Каждый из этих троих вынес и пережил столько, сколько не вынести ни троим, ни пятерым. И последние три с лишним десятка лет их удерживало по эту сторону земли только упрямство. Злое или горькое, как слёзы на похоронах друга или родителей. Бессильное. И вера. И удержала, пожалуй, именно она. Они верили в то, что когда-нибудь смогут передать знания тому, кому по силам будет исправить ошибки. Чужие ошибки. Распутать петлю. Или связать новый узел.
— Расскажи про Фаддея, бабушка, — хрипловато попросил я, когда в склепе повисла очень уж по-кладбищенски затянувшаяся пауза.
Фаддей, ефрейтор лейб-гвардии Семёновского полку Первой Гвардейской пехотной дивизии, проходил излечение после ранения, полученного под Ковелем, в Петрограде. В зимнем Петрограде 1916 года. Пережив ужасы передовой, бред и жар санитарного поезда, тиф и ад госпиталей, он выжил.
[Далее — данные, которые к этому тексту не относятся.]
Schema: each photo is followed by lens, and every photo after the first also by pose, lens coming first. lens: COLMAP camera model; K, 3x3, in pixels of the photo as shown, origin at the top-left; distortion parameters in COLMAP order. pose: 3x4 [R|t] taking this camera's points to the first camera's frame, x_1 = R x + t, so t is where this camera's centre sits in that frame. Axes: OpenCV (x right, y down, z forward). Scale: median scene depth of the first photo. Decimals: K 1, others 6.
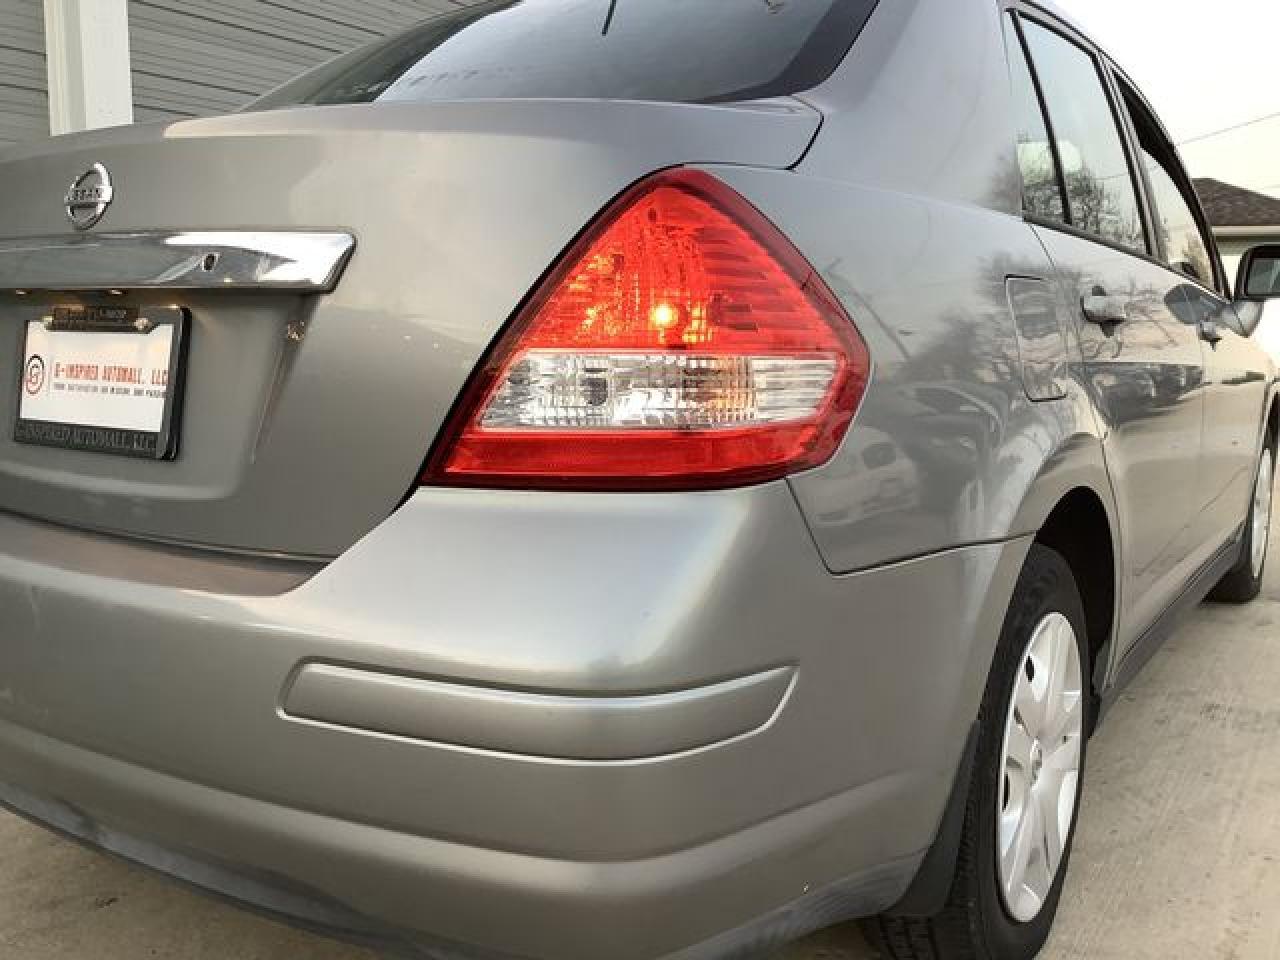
lens RADIAL K [[1147.8, 0, 638.4], [0, 1147.8, 473.7], [0, 0, 1]] dist [0.101694, -0.177298]
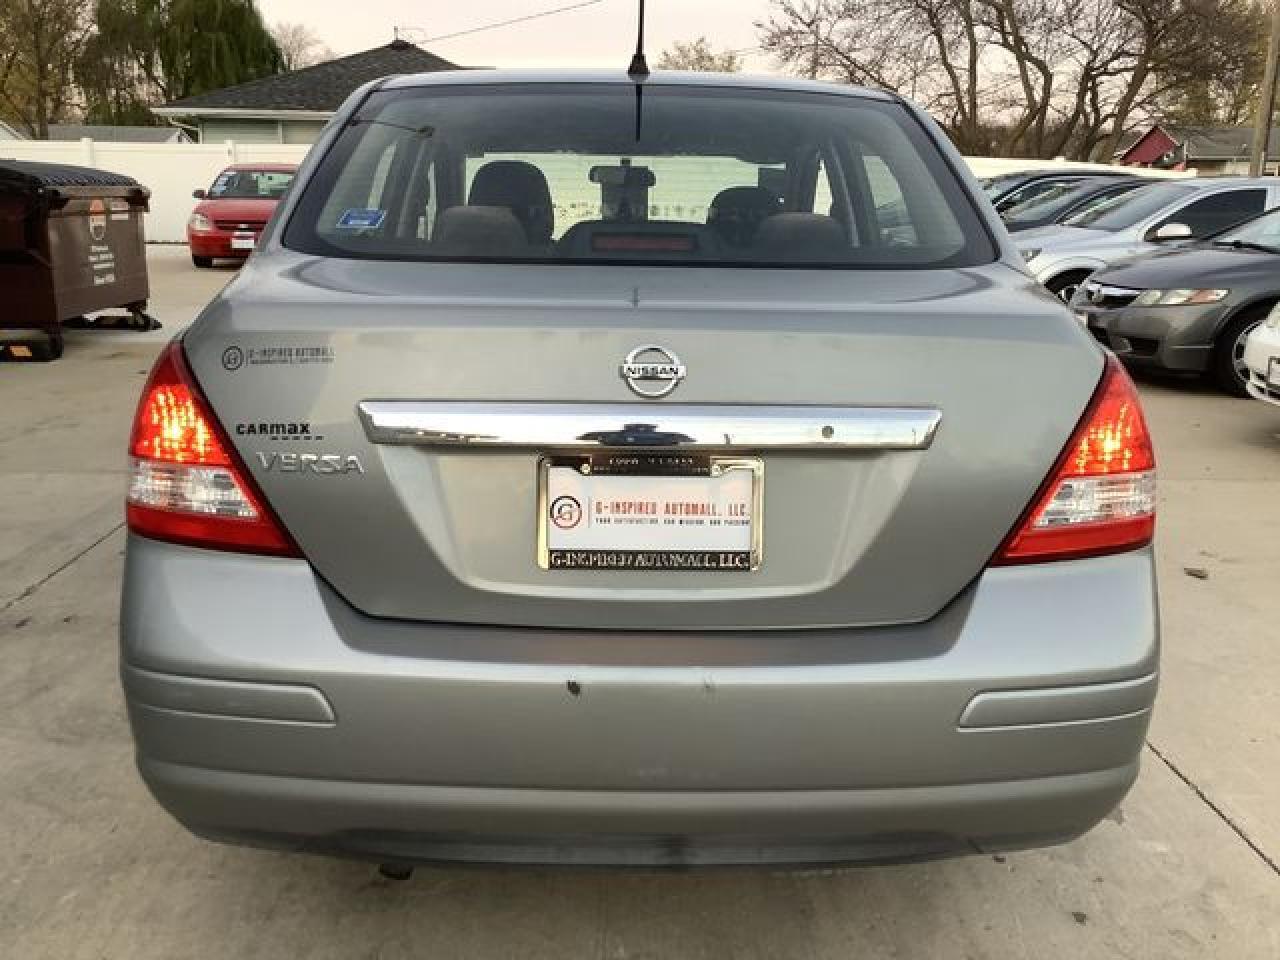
lens RADIAL K [[1142.2, 0, 637.4], [0, 1142.2, 473.4], [0, 0, 1]] dist [0.039725, -0.044861]
pose [[0.821991, -0.133967, 0.553519, -1.135077], [0.066712, 0.987898, 0.140028, -0.291522], [-0.565580, -0.078175, 0.820980, 0.006491]]
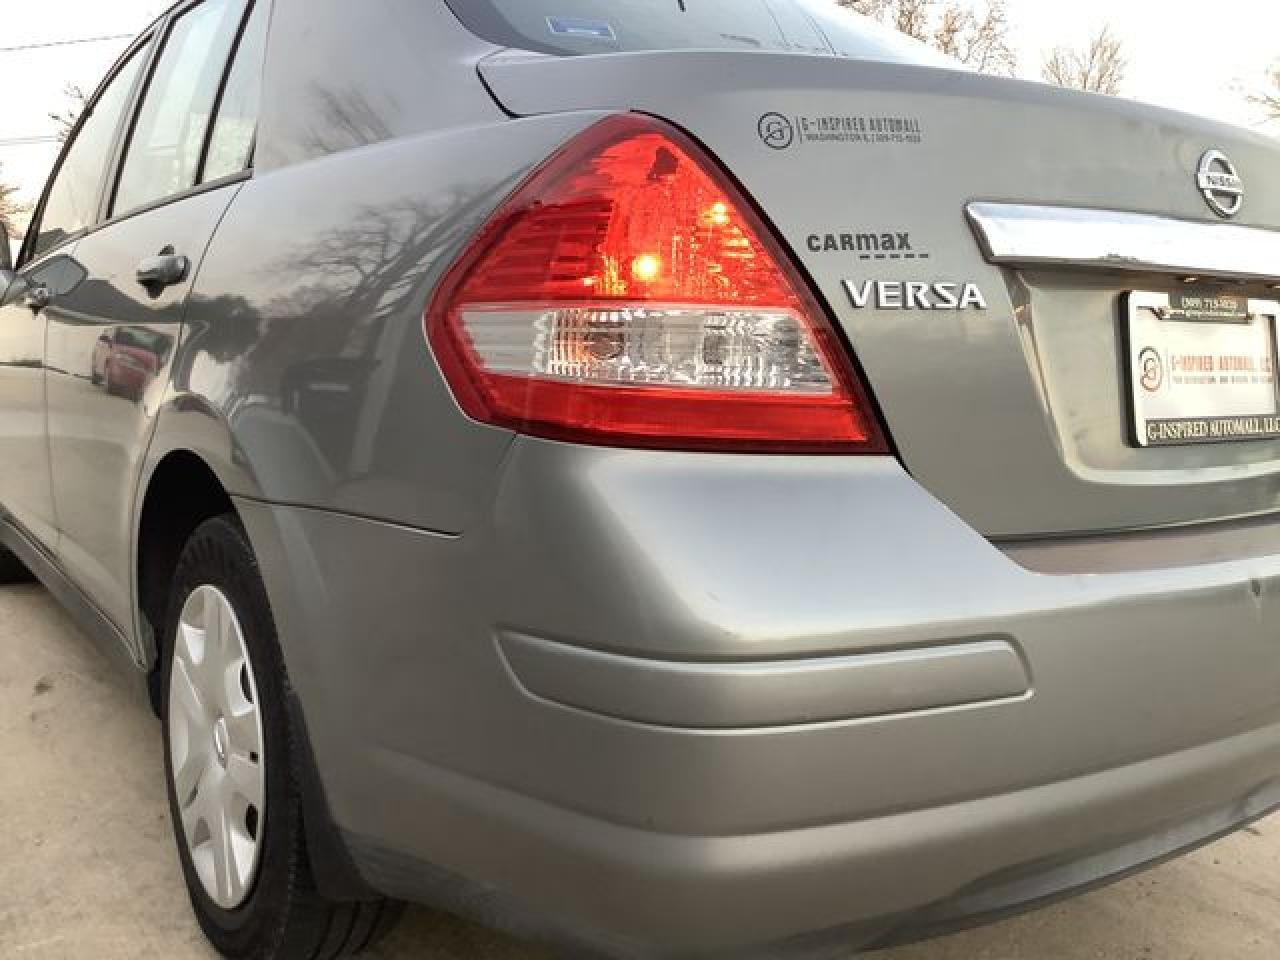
lens RADIAL K [[1142.2, 0, 637.4], [0, 1142.2, 473.4], [0, 0, 1]] dist [0.039725, -0.044861]
pose [[0.371925, -0.112851, 0.921378, -1.532170], [0.105922, 0.991259, 0.078654, -0.120567], [-0.922200, 0.068341, 0.380627, 1.066060]]
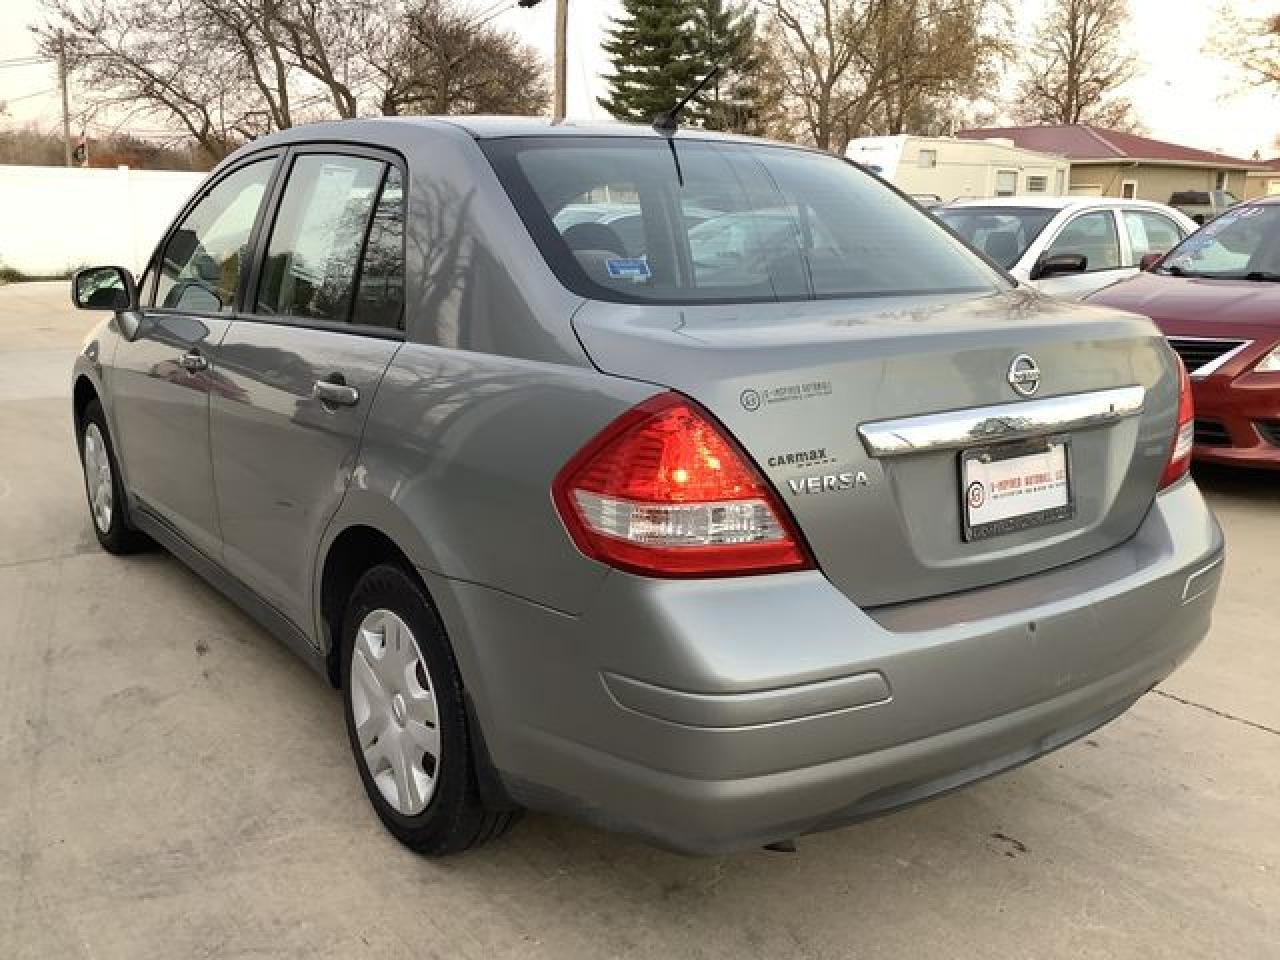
lens RADIAL K [[1142.0, 0, 640.0], [0, 1142.0, 480.0], [0, 0, 1]] dist [0.149433, -0.282389]
pose [[0.354841, -0.214654, 0.909951, -2.075339], [0.118923, 0.975743, 0.183800, -0.439230], [-0.927332, 0.042995, 0.371761, 0.877439]]
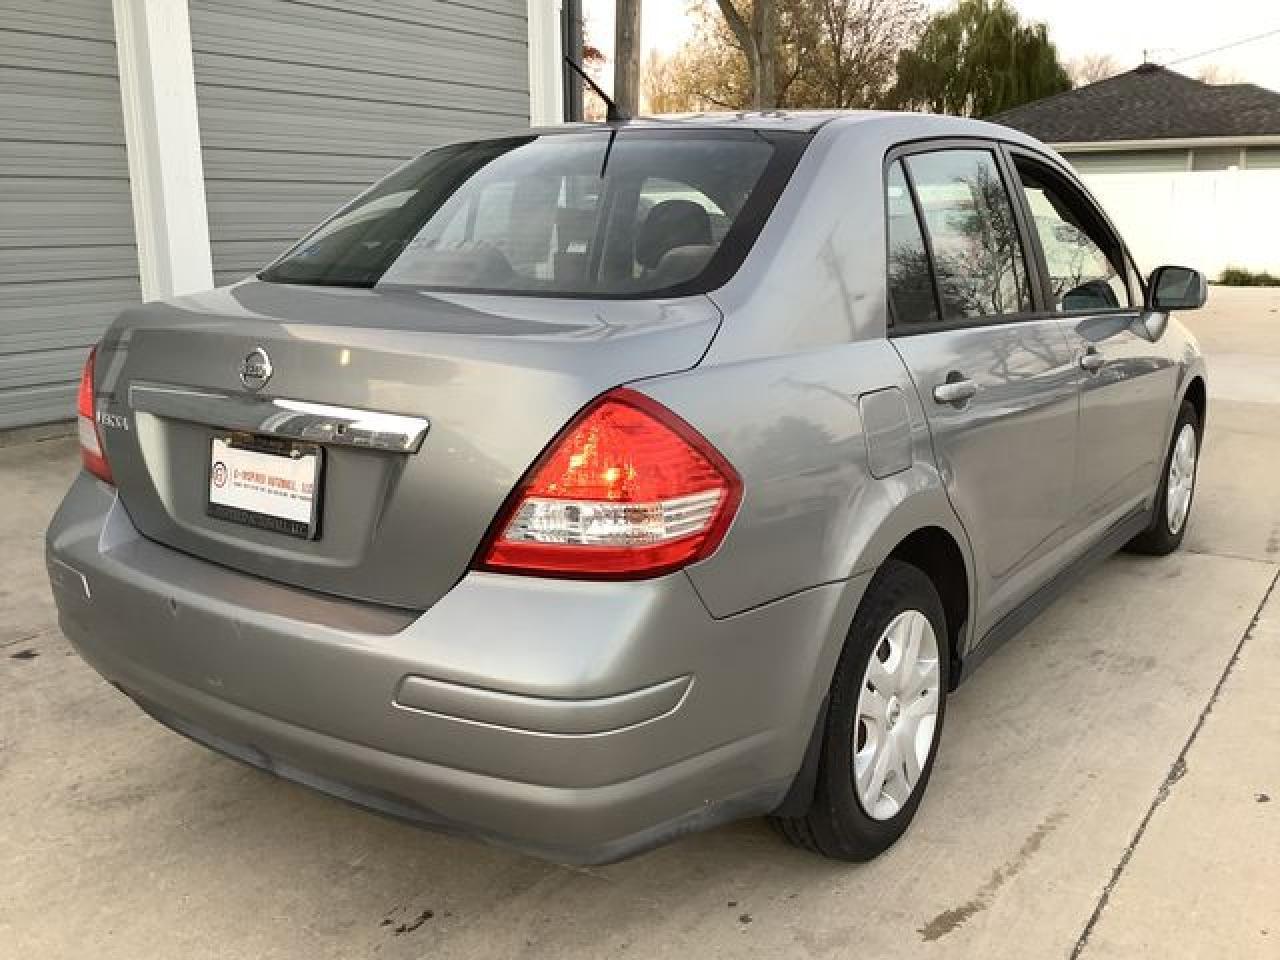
lens RADIAL K [[1142.0, 0, 640.0], [0, 1142.0, 480.0], [0, 0, 1]] dist [0.149433, -0.282389]
pose [[0.999341, -0.005857, -0.035827, 0.096820], [0.009061, 0.995906, 0.089942, -0.217945], [0.035153, -0.090208, 0.995302, -0.528441]]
Во многом, если не во всём, благодаря милосердной сестричке, что подолгу сидела подле героя войны, говорила с ним, писала с его слов письма матушке под Смоленск. Которая, знать бы ещё, жива ли была в ту пору. Фаддей, награждённый «Георгием» и серебряной медалью «За усердие», изнурённый ранениями, тифом и голодом, выжил только благодаря ей. Ему, почти тридцатилетнему мужику, до слёз было совестно, что за ним ходит стройная, как тростиночка, девчушка семнадцати лет. Что нянчится с ним, как с мальцом голопузым. Что, кажется, своё довольствие отдаёт ему, солдату, защитнику. Но она как-то так по-доброму это делала, что он сдался. Георгиевский кавалер сдался на милость этих глубоких серых глаз. И носика «уточкой».